• [Exercise description] Examine each line of the data. Copy the line if it includes the word "elbow".

• [Given information]
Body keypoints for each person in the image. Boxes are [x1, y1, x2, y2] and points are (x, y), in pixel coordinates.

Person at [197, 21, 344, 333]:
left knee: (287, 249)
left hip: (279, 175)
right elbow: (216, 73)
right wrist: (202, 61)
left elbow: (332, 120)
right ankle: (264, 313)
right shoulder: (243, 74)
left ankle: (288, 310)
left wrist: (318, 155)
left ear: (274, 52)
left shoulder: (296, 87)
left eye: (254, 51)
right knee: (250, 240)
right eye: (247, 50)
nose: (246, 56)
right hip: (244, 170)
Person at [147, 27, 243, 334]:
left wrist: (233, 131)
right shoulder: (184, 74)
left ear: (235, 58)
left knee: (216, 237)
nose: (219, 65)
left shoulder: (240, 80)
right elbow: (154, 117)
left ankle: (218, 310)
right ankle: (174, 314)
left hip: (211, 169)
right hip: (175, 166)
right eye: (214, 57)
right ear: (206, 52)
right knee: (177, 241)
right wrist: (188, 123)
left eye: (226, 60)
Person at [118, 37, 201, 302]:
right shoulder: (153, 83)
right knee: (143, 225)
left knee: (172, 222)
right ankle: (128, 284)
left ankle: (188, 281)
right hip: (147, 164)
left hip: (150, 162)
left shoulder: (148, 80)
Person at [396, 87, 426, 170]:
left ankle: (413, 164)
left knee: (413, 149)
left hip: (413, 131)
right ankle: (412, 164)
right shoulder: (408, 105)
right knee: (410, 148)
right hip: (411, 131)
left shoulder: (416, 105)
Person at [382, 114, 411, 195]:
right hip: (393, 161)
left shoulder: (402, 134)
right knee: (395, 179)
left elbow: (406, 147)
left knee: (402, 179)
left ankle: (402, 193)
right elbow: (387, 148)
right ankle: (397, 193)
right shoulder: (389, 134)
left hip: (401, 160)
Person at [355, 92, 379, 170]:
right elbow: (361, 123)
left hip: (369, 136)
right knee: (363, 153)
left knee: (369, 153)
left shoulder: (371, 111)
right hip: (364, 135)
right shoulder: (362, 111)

• [Reply to the task]
right elbow: (216, 73)
left elbow: (332, 120)
right elbow: (154, 117)
left elbow: (406, 147)
right elbow: (387, 148)
right elbow: (361, 123)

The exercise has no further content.